Le président gabonais Brice Oligui Nguema entame ce lundi 20 juillet 2026 une visite officielle à Paris, marquée par des discussions stratégiques avec les autorités françaises. Parmi les priorités annoncées : le suivi des engagements conclus lors du sommet de Libreville en novembre 2025, où les deux pays avaient jeté les bases d’une coopération renforcée.
Les échanges s’articuleront autour de trois axes majeurs : la transformation locale du manganèse, la renégociation des accords militaires et la gestion de la dette publique. Autant de dossiers sensibles qui pourraient redéfinir les relations bilatérales dans les années à venir.
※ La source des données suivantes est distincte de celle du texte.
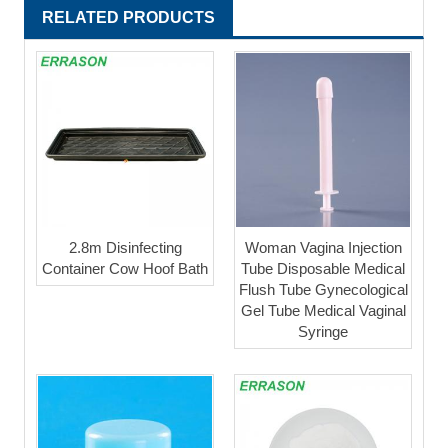
RELATED PRODUCTS
2.8m Disinfecting
Woman Vagina Injection
Container Cow Hoof Bath
Tube Disposable Medical
Flush Tube Gynecological
Gel Tube Medical Vaginal
Syringe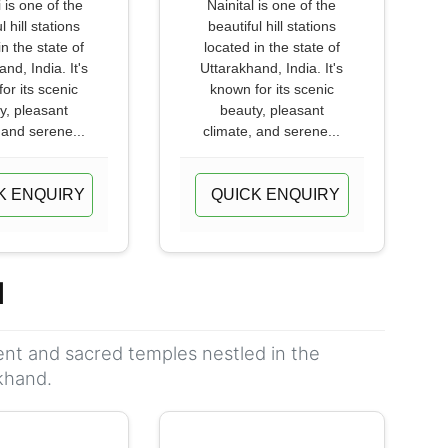
 is one of the
Nainital is one of the
l hill stations
beautiful hill stations
in the state of
located in the state of
nd, India. It's
Uttarakhand, India. It's
or its scenic
known for its scenic
y, pleasant
beauty, pleasant
 and serene...
climate, and serene...
K ENQUIRY
QUICK ENQUIRY
d
ient and sacred temples nestled in the
khand.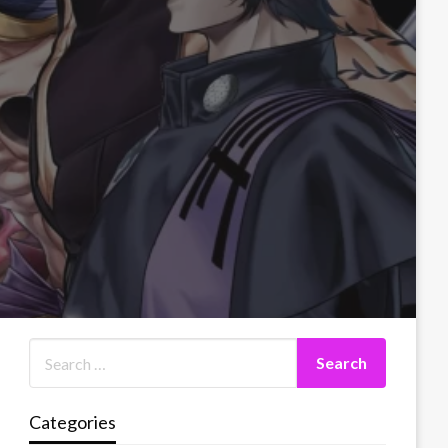
Categories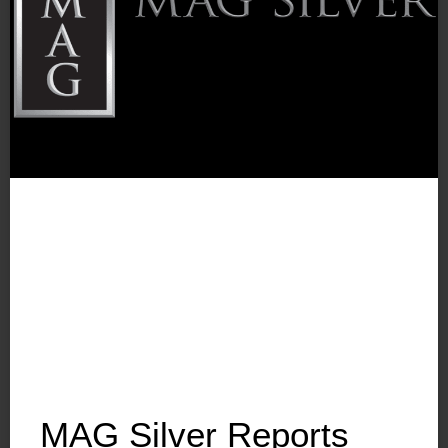
MAG Silver Reports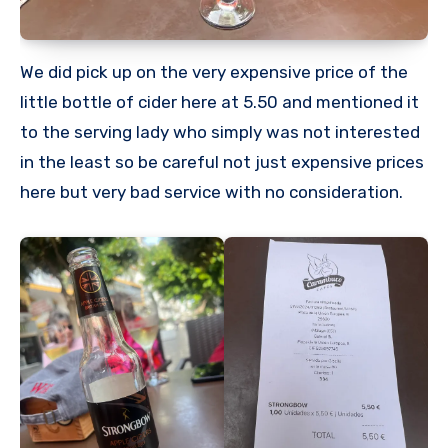
We did pick up on the very expensive price of the
little bottle of cider here at 5.50 and mentioned it
to the serving lady who simply was not interested
in the least so be careful not just expensive prices
here but very bad service with no consideration.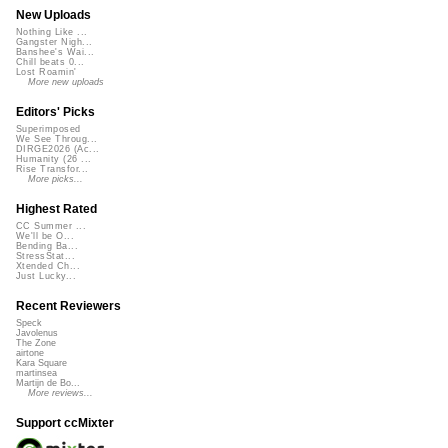
New Uploads
Nothing Like ...
Gangster Nigh...
Banshee's Wai...
Chill beats 0...
Lost Roamin'
More new uploads
Editors' Picks
Superimposed
We See Throug...
DIRGE2026 (Ac...
Humanity (26 ...
Rise Transfor...
More picks...
Highest Rated
CC Summer ...
We'll be O...
Bending Ba...
StressStat...
Xtended Ch...
Just Lucky...
Recent Reviewers
Speck
Javolenus
The Zone
airtone
Kara Square
martinsea
Martijn de Bo...
More reviews...
Support ccMixter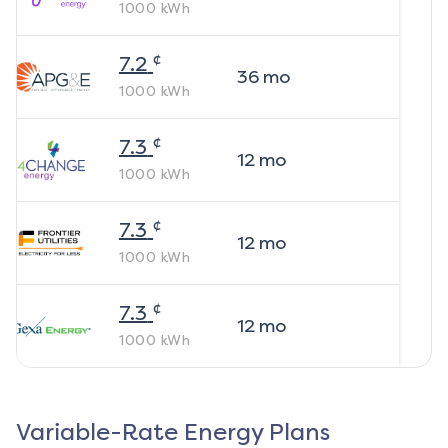
1000
kWh
¢
7.2
36
mo
1000
kWh
¢
7.3
12
mo
1000
kWh
¢
7.3
12
mo
1000
kWh
¢
7.3
12
mo
1000
kWh
Variable-Rate Energy Plans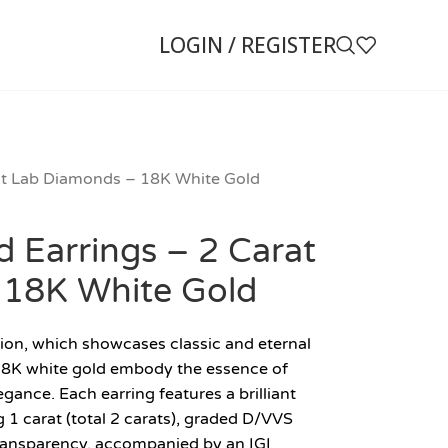
LOGIN / REGISTER
rat Lab Diamonds – 18K White Gold
d Earrings – 2 Carat
 18K White Gold
ion, which showcases classic and eternal
n 18K white gold embody the essence of
egance. Each earring features a brilliant
 carat (total 2 carats), graded D/VVS
 transparency, accompanied by an IGI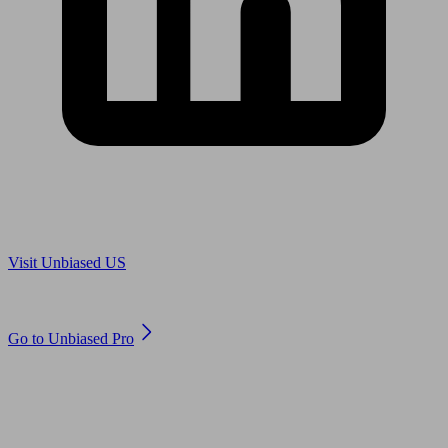
Are you in US?
Visit Unbiased US
Are you an adviser?
Go to Unbiased Pro
© 2011 to 2026 unbiased.co.uk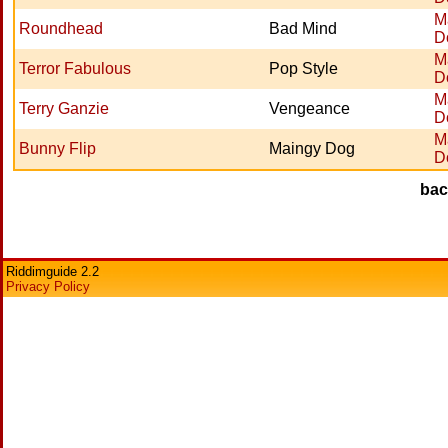
M
Roundhead
Bad Mind
D
M
Terror Fabulous
Pop Style
D
M
Terry Ganzie
Vengeance
D
M
Bunny Flip
Maingy Dog
D
ba
Riddimguide 2.2
Privacy Policy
Le Gabon impose désormais une règle stricte : d’ici janvier 2029, l’intégralité du manganèse extrait sur son territoire devra subir une première transformation avant exportation. Une décision motivée par la volonté de créer de la valeur ajoutée locale et de réduire la dépendance aux matières premières brutes. Comilog, filiale du géant français Eramet, exploite actuellement ces ressources, mais les autorités gabonaises insistent sur la nécessité d’accélérer les investissements dans les infrastructures industrielles.
Si la France valide le principe de cette transformation locale, elle émet des réserves sur le calendrier imposé. Les discussions en cours visent à trouver un compromis acceptable pour les deux parties, notamment en tenant compte des délais nécessaires au développement des capacités énergétiques et logistiques.
Coopération militaire : vers une redéfinition des engagements français au Gabon
Un autre sujet épineux figurera à l’ordre du jour : l’avenir de la présence militaire française à Libreville. Le Gabon a récemment demandé le désengagement partiel des forces françaises, tout en réclamant la restitution du titre foncier du Camp de Gaulle, ancienne base stratégique. Les autorités gabonaises souhaitent également que ce site soit rebaptisé pour marquer un tournant dans leur souveraineté militaire.
À terme, la coopération entre les deux pays devrait se limiter à des missions de formation, tandis que Libreville diversifie ses partenariats militaires avec des acteurs comme la Chine, la Turquie ou l’Inde. Malgré cette ouverture vers de nouveaux alliés, la France conserve le statut de partenaire diplomatique privilégié.
Dette gabonaise : un dossier qui pèse sur l’économie régionale
Bien que non officiellement mentionné à l’agenda, la gestion de la dette gabonaise constituera un enjeu clé de ces discussions. Avec un endettement dépassant 70 % du PIB, le Gabon a lancé un audit complet dont les conclusions sont attendues pour ce mois de juillet. Parallèlement, Libreville négocie activement un programme avec le Fonds monétaire international (FMI), mais des retards dans la transmission des documents freinent les avancées.
La France, qui préside actuellement le Club de Paris, joue un rôle central dans la recherche de solutions pour les pays africains surendettés. Une restructuration de la dette gabonaise serait accueillie favorablement par les institutions internationales, d’autant plus que ce dossier suscite des inquiétudes dans toute la sous-région, où il menace la stabilité du Franc CFA et les équilibres économiques.